Другие книги автора Василий Кириллович Кондратьев
"Девушка с башни" - это захватывающая история о загадочной Софе Кречет, барышне из Чебоксар, которая оказывается в Питере и начинает проводить свои дни в мире азартных игр и таинственных предсказаний. Ее фатальное обаяние и необычные способности делают ее знаменитой и востребованной среди обитателей города. Но тени прошлого не оставляют ее в покое, а война в Месопотамии приближается, наполняя ее жизнь новыми угрозами. Сможет ли Софа выстоять в этом опасном мире, или ее королевский статус на перспективе Невского шпиля окажется под угрозой?
Путешествие Луки - это роман о бесконечном, утомительном пути на поезде через бескрайние равнины и развалины, где ночь выглядит лишь как очередная область в пейзаже за окном. В тускло освещенном купе Лука переживает размышления о поездке, о том, как все окружающее повторяется настолько упрямо, что кажется продиктованным робкой надеждой.

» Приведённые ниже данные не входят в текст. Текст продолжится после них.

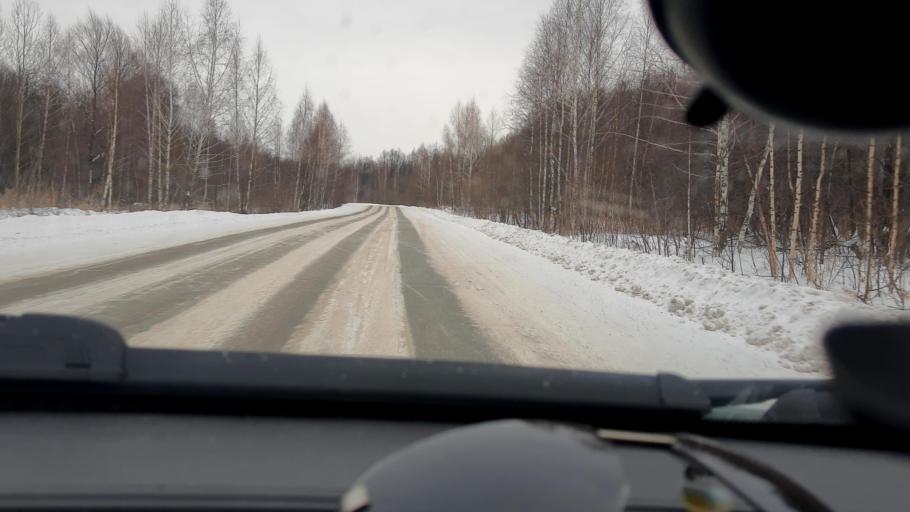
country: RU
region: Bashkortostan
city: Blagoveshchensk
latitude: 55.0327
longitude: 56.0950
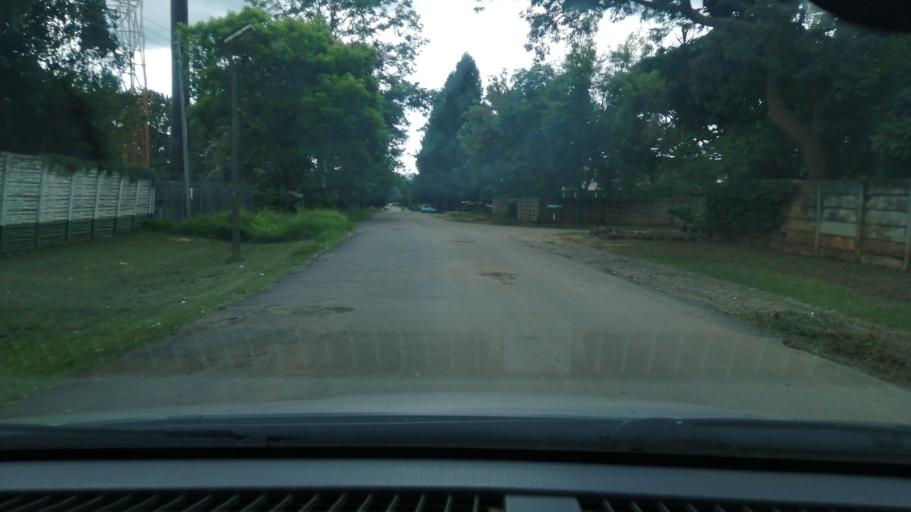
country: ZW
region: Harare
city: Harare
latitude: -17.7734
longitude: 31.0994
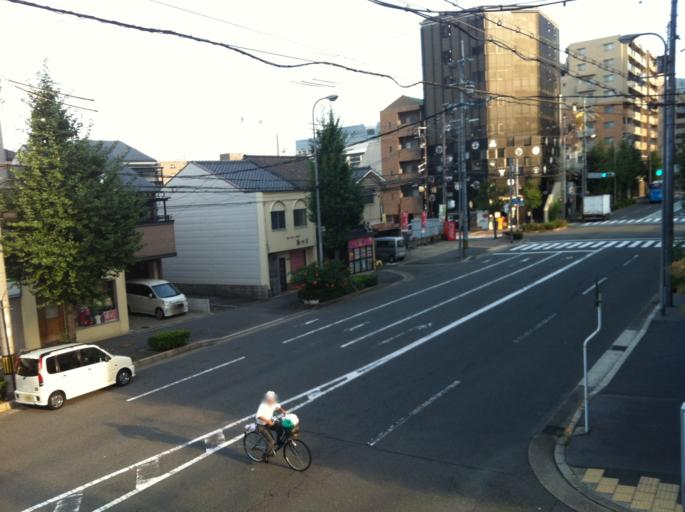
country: JP
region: Kyoto
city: Kyoto
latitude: 34.9815
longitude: 135.7599
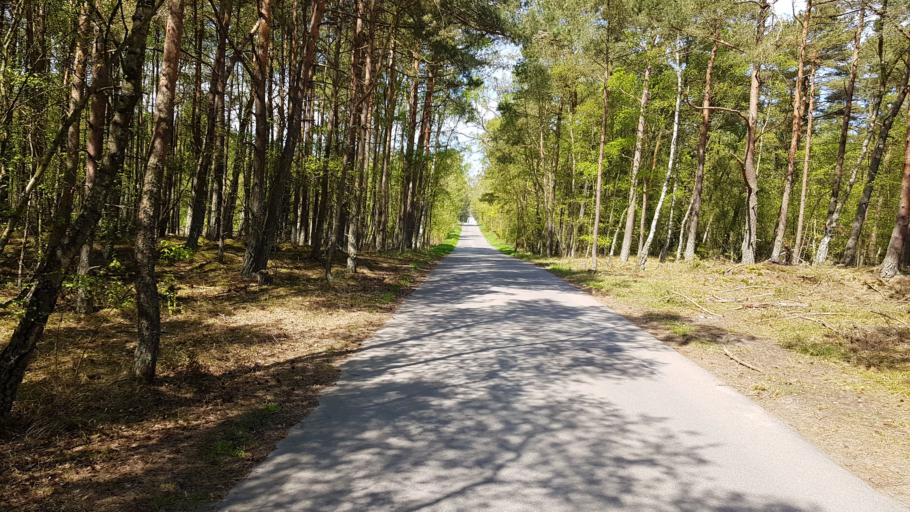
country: DK
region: Capital Region
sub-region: Bornholm Kommune
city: Nexo
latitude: 54.9987
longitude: 15.0848
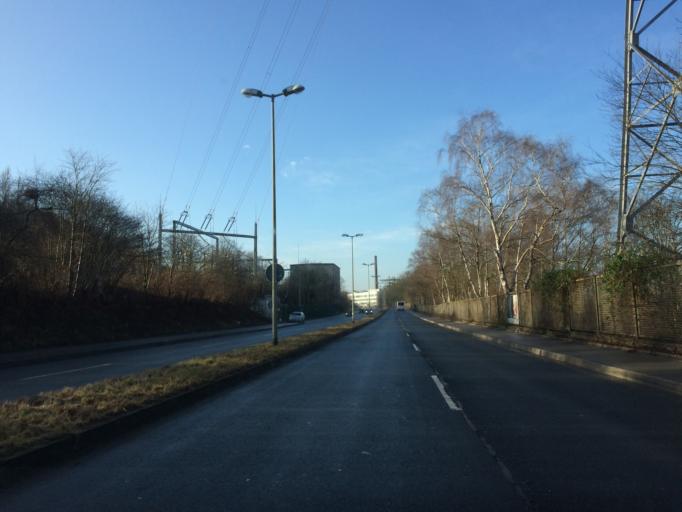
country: DE
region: North Rhine-Westphalia
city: Hattingen
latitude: 51.4126
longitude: 7.1966
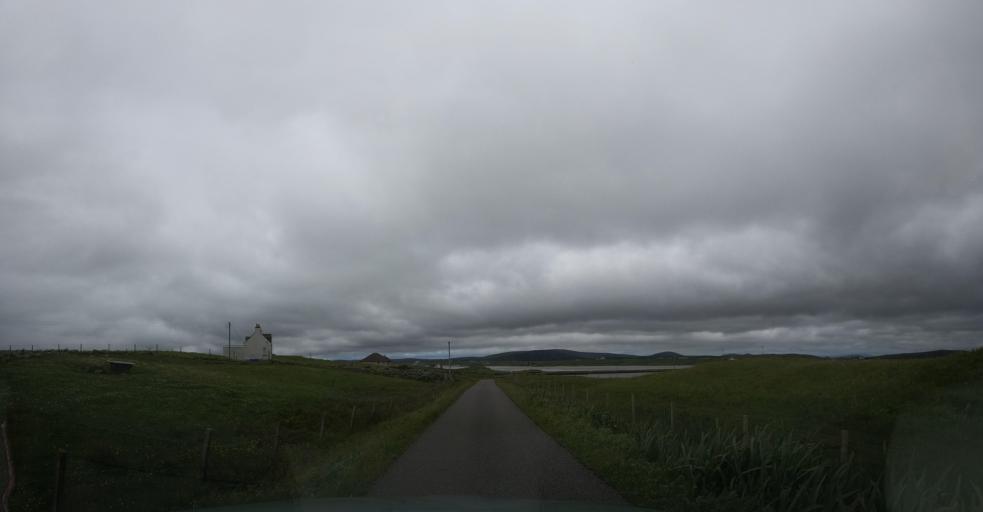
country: GB
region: Scotland
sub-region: Eilean Siar
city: Isle of North Uist
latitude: 57.5378
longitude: -7.3527
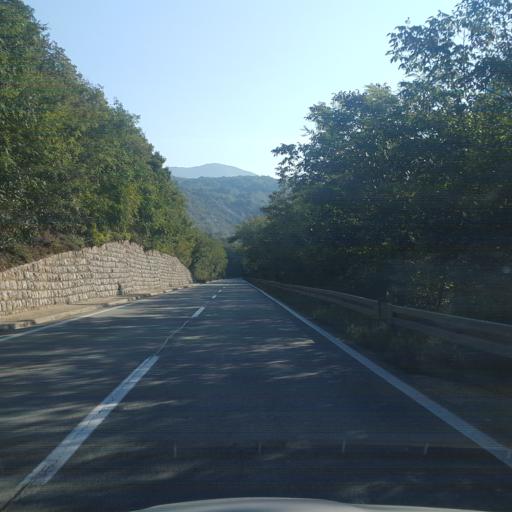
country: RS
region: Central Serbia
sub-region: Nisavski Okrug
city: Niska Banja
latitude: 43.3339
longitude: 22.0784
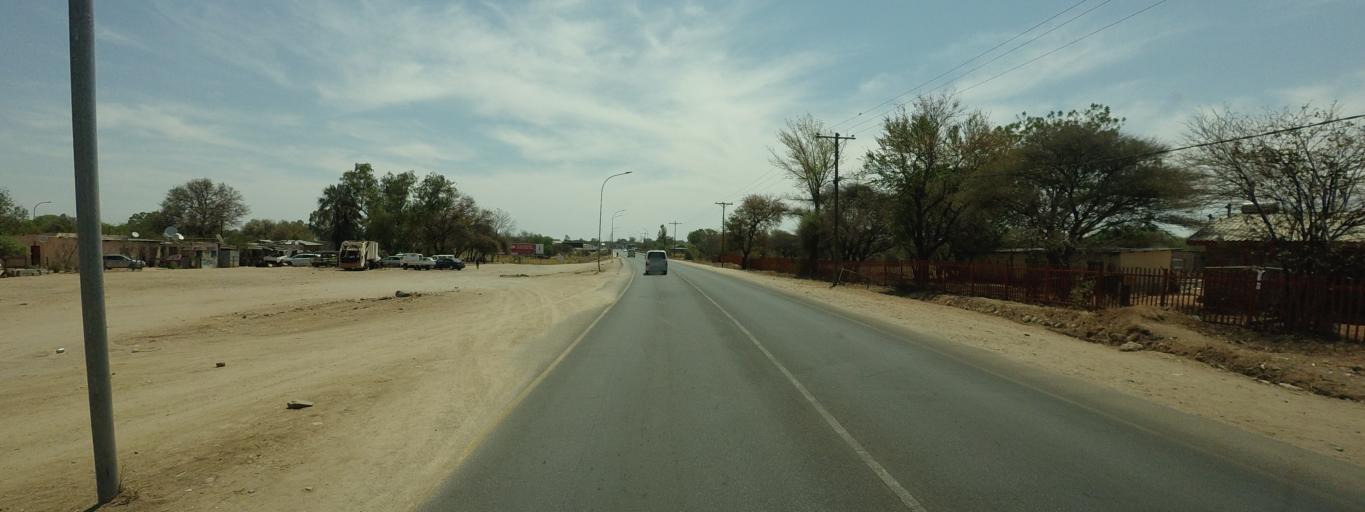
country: BW
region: North East
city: Francistown
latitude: -21.1713
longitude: 27.5020
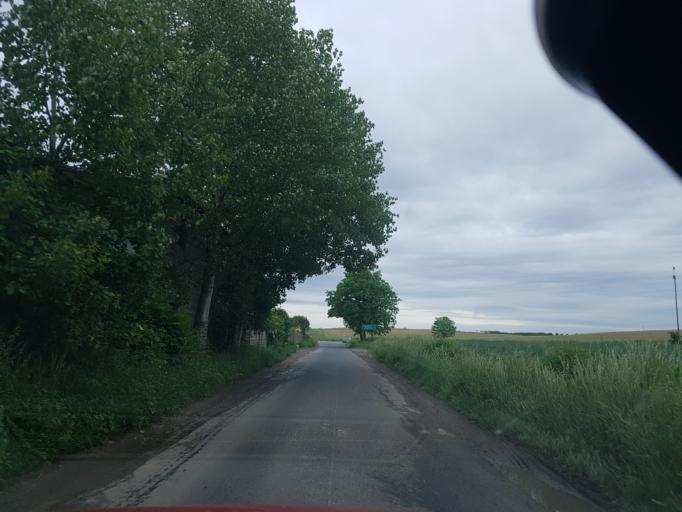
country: PL
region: Lower Silesian Voivodeship
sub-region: Powiat wroclawski
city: Katy Wroclawskie
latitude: 50.9806
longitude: 16.7740
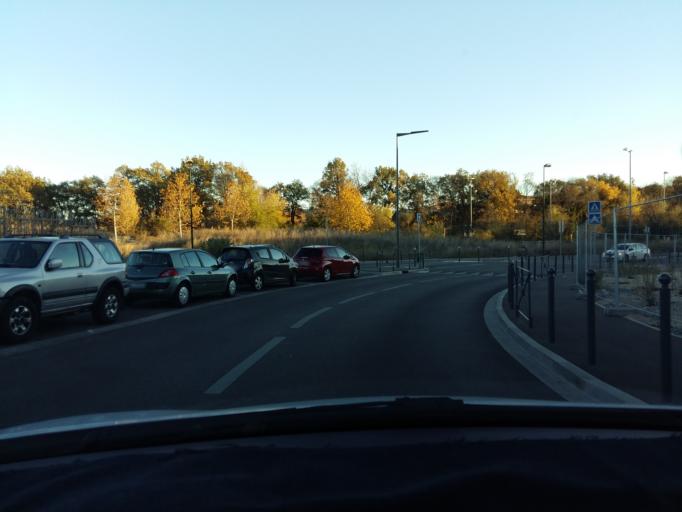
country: FR
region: Provence-Alpes-Cote d'Azur
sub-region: Departement des Bouches-du-Rhone
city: Cabries
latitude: 43.4934
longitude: 5.3557
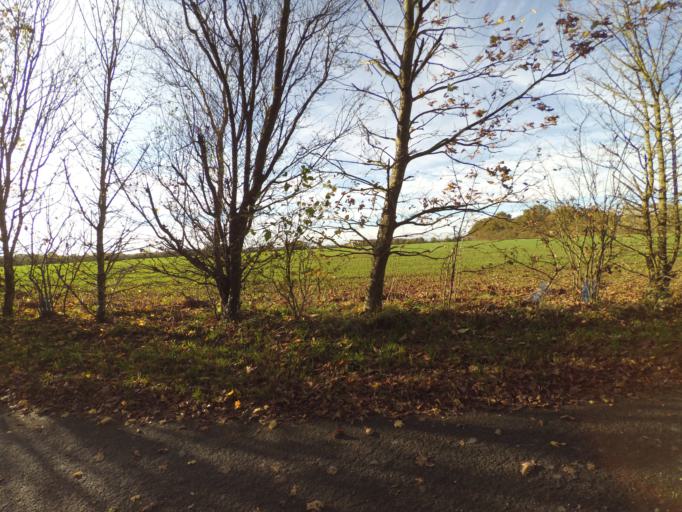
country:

Его рефлексии о местах, которые он проезжает, оказываются насыщенными символами и загадками, погружая читателя в атмосферу тоски и исключительности.
"Бутылка писем" - это книга, начинающаяся с рассказа о переживаниях переводчика и автора, Василия Кондратьева. Он рассказывает о своем странном одиночестве, о мире, который кажется ему отчужденным и чужим. Через свои записи он пытается найти свое место и свое понимание жизни, но с каждым днем ощущает все большее отчуждение. Его рассказы и впечатления складываются в занимательный лабиринт, который заставляет читателя переживать и размышлять вместе с героем.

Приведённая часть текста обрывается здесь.